■ **Provided text**:
○ ○ ○ ○ ○

La Bottine Souriante is a folk band from Canada. The band specializes in traditional French Canadian folk music, often with a modern twist.

Formed in 1976 by Yves Lambert, Andre Marchand, and Mario Forest, they have toured extensively through Europe and North America. In 1990, the band integrated a four-piece horn section with traditional instruments such as accordion, fiddle, guitar, piano and double bass, in order to add an element of jazz to their music. In 1998, they contributed a song to the Canadian Celtic music compilation by The Chieftains, Fire in the Kitchen.

The group's name means "the smiling boot", which refers to the appearance of a work boot with worn-out soles.

Members 
The line-up for LBS has changed numerous times (not unusual for folk groups), and its sound has evolved accordingly. The band started out with a very French Canadian feel with guitar, accordion and fiddle, but has expanded to include other styles and instruments.  Although founder Yves Lambert has left the group, LBS continues to perform, and a new wave of young musicians joined the group in 2002.

LBS's current line-up is:
 Éric Beaudry (vocals, guitar, bouzouki, mandolin, podorythmie) 2002-
 Pierre "Pedro" Bélisle (keyboards, piano accordion, piano, trumpet) 2000-
 David Boulanger (vocals, violin, podorythmie, percussion)2007-
 Benoît Bourque (accordion, bones, podorythmie, vocals) 2009-
 Robert "Bob" Ellis (bass trombone, tuba, percussion) 1990-
 Jean Fréchette (saxophone, flute, penny whistle, clarinet, percussion, vocals) 1990-
 Jean-François Gagnon-Branchaud (fiddle, guitar, voice) 2011-
 Jocelyn Lapointe (trumpet, flugelhorn) 1993-
 François Marion (electric bass, acoustic bass guitar)2007-
 Sandy Silva (percussive dance)

○ ○ ○ ○ ○

■ **Required action**: Continue the article about the folk band La Bottine Souriante, starting right after its last line.

○ ○ ○ ○ ○

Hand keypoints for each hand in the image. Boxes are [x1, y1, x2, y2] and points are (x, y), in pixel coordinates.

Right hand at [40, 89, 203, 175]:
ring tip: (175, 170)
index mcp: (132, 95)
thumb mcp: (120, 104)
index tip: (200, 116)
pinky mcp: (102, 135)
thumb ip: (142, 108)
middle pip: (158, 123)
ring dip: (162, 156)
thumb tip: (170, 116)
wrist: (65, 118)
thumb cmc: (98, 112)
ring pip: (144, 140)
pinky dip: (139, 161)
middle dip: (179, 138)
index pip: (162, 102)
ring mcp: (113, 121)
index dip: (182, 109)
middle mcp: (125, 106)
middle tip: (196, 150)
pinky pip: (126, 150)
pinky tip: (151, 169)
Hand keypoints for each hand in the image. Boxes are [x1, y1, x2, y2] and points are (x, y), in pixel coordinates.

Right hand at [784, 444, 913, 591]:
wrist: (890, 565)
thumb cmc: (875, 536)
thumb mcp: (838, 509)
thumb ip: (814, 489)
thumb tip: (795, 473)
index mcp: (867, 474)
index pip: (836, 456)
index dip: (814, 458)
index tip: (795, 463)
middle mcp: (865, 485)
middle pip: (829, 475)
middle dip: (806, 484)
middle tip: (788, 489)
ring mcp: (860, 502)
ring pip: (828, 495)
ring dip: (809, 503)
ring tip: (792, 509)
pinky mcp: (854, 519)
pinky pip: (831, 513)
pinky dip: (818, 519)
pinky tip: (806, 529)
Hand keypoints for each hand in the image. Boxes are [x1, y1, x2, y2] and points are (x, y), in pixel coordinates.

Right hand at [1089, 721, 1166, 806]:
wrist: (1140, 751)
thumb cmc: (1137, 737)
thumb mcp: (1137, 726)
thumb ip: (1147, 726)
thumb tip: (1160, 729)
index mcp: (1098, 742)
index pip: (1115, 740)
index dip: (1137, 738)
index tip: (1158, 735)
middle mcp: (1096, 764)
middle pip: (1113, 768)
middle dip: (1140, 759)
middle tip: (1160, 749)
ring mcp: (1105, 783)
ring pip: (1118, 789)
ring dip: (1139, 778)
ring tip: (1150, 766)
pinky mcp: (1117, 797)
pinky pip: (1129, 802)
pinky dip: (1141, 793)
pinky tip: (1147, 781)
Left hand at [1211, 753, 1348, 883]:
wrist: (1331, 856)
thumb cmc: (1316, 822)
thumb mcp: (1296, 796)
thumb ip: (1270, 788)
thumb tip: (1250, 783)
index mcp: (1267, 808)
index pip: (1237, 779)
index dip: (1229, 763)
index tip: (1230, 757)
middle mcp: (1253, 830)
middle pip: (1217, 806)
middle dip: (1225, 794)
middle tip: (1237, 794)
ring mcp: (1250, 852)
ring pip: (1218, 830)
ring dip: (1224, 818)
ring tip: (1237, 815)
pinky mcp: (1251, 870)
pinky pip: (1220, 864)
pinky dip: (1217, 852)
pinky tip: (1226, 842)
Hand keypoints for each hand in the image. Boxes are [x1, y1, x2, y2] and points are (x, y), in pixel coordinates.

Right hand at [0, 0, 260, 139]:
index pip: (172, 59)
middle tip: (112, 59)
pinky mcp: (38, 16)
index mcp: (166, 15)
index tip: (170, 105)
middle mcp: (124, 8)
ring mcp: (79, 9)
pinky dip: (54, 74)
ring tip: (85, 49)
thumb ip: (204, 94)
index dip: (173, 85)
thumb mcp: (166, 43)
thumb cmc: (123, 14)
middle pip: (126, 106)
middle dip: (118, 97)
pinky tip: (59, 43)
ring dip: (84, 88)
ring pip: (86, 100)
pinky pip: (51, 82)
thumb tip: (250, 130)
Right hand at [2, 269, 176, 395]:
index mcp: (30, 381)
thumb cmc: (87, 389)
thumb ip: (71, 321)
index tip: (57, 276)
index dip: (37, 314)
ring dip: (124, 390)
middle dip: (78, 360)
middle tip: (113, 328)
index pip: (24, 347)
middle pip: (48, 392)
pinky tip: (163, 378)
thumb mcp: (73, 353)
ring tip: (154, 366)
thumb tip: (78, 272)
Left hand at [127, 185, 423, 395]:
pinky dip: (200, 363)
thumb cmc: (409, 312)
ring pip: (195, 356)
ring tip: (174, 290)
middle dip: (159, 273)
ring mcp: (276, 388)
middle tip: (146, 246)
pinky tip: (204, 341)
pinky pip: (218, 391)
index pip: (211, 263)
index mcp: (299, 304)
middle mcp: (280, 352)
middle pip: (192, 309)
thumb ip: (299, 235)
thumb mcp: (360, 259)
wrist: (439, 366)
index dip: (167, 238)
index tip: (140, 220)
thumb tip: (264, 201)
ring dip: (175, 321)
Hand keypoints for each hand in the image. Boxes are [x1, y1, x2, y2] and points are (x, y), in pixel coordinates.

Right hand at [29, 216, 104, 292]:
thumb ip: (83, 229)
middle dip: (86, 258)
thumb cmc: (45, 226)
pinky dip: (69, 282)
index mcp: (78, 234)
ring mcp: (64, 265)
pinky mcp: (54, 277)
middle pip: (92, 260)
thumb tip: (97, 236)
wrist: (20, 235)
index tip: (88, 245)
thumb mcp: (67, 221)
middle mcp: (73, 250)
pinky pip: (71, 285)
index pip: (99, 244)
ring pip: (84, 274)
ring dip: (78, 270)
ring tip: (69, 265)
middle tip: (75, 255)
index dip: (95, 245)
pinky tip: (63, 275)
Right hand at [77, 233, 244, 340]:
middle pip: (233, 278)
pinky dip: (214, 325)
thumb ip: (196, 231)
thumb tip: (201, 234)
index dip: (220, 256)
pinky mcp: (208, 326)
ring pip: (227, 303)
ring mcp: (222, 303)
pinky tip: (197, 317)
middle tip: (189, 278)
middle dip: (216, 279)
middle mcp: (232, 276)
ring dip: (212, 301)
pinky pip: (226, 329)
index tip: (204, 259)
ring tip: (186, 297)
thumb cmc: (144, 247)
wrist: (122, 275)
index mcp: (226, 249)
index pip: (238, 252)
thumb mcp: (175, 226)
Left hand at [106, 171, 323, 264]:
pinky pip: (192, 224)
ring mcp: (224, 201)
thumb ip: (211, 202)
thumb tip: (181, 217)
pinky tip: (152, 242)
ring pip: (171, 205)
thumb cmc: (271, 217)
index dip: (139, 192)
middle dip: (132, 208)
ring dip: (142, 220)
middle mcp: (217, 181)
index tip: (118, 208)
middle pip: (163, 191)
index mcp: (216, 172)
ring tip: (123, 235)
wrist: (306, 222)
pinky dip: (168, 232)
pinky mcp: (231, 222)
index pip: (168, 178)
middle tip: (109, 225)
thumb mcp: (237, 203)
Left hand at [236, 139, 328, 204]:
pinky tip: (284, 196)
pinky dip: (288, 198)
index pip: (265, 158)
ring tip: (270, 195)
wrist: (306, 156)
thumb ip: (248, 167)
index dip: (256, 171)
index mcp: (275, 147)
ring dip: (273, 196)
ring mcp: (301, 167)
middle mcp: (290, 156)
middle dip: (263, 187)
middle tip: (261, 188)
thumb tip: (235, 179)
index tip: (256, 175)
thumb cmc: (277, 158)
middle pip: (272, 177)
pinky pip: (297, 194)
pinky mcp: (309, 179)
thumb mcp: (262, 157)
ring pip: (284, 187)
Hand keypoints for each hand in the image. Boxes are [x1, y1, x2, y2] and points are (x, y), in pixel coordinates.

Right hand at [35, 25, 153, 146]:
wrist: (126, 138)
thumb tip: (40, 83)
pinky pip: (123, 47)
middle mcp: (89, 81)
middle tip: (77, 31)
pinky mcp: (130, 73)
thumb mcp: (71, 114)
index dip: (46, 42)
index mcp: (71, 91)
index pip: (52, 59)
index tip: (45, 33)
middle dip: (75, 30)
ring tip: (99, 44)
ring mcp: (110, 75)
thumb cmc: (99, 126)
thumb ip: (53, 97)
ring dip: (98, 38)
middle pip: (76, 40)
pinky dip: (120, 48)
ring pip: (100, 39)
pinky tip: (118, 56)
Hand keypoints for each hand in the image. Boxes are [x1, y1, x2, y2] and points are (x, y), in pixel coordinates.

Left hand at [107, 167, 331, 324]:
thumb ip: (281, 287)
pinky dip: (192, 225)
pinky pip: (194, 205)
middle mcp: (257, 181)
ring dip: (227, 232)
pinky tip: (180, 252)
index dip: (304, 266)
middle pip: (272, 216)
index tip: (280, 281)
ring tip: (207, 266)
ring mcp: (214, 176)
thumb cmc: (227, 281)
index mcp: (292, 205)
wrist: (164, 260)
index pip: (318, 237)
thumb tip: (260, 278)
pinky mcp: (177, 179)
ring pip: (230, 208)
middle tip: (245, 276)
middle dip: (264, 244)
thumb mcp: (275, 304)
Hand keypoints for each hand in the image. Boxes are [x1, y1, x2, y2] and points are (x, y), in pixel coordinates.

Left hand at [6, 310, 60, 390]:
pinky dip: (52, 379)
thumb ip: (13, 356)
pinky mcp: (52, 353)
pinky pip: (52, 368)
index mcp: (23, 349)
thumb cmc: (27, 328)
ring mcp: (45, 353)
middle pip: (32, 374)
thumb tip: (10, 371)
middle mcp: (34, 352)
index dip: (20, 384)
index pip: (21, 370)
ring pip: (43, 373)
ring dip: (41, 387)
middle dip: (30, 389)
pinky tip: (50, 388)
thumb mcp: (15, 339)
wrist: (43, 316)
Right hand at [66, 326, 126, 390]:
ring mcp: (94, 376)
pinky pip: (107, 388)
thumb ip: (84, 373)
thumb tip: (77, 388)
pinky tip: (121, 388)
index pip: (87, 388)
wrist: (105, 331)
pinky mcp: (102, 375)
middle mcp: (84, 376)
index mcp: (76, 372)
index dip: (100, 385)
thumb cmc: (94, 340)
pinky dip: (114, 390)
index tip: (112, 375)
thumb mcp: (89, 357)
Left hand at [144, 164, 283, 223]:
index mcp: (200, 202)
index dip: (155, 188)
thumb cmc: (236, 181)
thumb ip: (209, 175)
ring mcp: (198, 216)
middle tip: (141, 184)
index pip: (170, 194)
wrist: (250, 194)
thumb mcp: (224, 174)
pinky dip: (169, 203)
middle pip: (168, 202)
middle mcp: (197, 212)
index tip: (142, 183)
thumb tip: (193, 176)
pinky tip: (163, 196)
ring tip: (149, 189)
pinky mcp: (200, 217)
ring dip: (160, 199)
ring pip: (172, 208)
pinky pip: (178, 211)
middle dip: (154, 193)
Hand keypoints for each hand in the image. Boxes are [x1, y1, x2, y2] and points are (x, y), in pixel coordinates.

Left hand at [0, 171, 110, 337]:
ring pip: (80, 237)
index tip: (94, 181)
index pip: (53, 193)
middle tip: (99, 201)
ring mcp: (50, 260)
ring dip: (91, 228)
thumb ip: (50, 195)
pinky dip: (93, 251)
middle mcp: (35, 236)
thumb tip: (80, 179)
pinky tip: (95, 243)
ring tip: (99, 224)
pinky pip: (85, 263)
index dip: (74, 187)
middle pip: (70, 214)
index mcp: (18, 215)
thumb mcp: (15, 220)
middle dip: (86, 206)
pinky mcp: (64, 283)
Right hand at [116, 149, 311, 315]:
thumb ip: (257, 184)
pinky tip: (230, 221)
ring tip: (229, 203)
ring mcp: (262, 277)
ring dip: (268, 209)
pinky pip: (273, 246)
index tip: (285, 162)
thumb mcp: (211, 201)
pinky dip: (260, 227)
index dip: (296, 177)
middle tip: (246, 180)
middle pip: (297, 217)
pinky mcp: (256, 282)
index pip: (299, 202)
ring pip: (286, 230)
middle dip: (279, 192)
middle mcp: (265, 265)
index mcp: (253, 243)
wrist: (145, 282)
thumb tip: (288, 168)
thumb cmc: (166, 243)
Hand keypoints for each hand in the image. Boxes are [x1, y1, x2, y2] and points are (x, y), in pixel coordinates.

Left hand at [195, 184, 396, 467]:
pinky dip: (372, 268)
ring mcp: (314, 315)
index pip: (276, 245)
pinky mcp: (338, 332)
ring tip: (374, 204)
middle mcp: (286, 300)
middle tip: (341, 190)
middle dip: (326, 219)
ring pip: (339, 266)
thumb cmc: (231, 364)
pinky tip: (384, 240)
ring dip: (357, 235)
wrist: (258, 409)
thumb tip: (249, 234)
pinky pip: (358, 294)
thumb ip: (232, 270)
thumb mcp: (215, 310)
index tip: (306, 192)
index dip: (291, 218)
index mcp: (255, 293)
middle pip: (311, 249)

○ ○ ○ ○ ○

■ **Result**:
 André Verreault (trombone) 1990-

Past members include:
 Yves Lambert (accordion, jaw harp, harmonica, melodeon, (solo) vocals) 1976- 2002 (founding member)
 André Marchand (guitar, feet, (solo) vocals) 1976–1988 (founding member)
 Mario Forest (spoons, harmonica, vocals) 1976–1979, 1980–1984 (founding member)
 Gilles Cantin (guitar, feet, (solo) vocals) 1977–1981 (deceased)
 Jacques Landry (bones, bodhrán, fiddle) 1977
 Pierre Laporte (fiddle, (solo) vocals) 1977–1981
 Lisa Ornstein (piano, fiddle) 1979
 Guy Bouchard (spoons, guitar, fiddle, vocals) 1980
 Martin Racine (guitar, mandolin, feet, fiddle, vocals) 1980–1997
 Daniel Roy (flageolet, jaw harp, bones, bodhrán, (solo) vocals) 1982–1985
 Bernard Simard (guitar, (solo) vocals) 1984–1986
 Michel Bordeleau (snare drum, guitar, mandolin, feet, fiddle, (solo) vocals) 1987-2002
 Régent Archambault (double bass, electric bass, vocals) 1988-?
 Denis Fréchette (piano accordion, flugelhorn, piano, trumpet, vocals) 1988–1999 (deceased)
 Laflèche Doré (flugelhorn, trumpet) 1990–1993 (deceased)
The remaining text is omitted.